After various amounts of testing in order to see how my idea for my edition would work, I felt ready to begin making the final versions of my edition. This included making and testing how the final linocut plants (pictured below) would look and also assembling the pop up and making a relevant cover with a suitable title for the piece. I settled on Urban Botany as a title since I felt as though that was what I ended up exploring throughout my journey on this project. I was looking at the plants in relation to their urban surroundings, hence why I named each of them after the streets I found them on, thus reinventing and contemporising the term ‘botany’ and what many people understand that to be.
When I decided I had finished printing all the plants I would need in order to make my pop up as well as the yellow brickwork background they were to be placed in front of, I began folding my concertina as well as the small separate inserts that would allow the plants to pop up when opened. Once I finished that, using grey mountboard (because of it’s rigidity), double-sided tape and grey concrete like pastel paper, I made a hardback front and back cover for the book to protect its contents and well as making it look final and finished.

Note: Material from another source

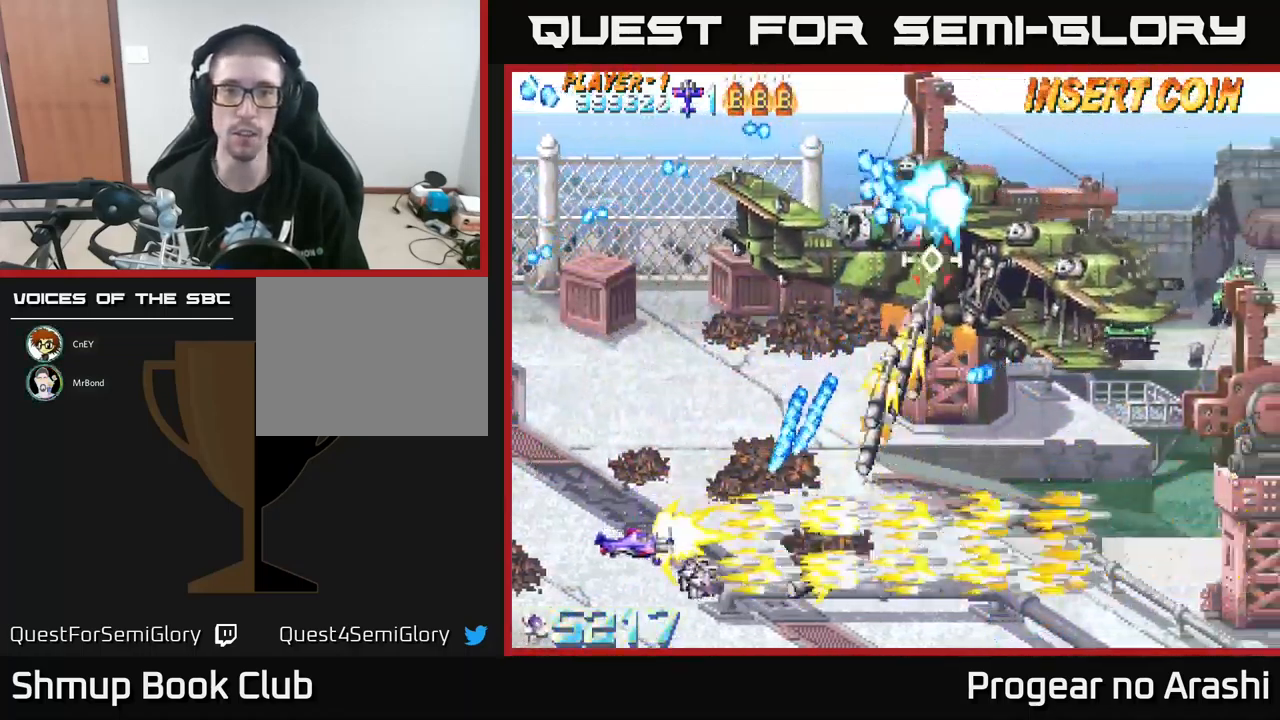
{"buttons": ["A"], "left_stick": "center", "events": [[200, "DPAD_UP", "down"], [217, "DPAD_LEFT", "up"], [500, "DPAD_UP", "up"]]}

My choice of paper to make the cover was due to it’s overall striking resemblance to a slab of concrete that made the whole piece relate back to the urban environment they were discovered in.
In hindsight, as pleased as I was with the pop up, making it was a lot more complicated and fiddly than I wanted or expected the process of making my edition to be. I would like to attempt to develop this further and take a step backwards to my original idea of printing an extended flat image but maybe include the cut out detail as I feel that adds a unique aesthetic to the overall concertina and makes the plants stand out amongst the brickwork.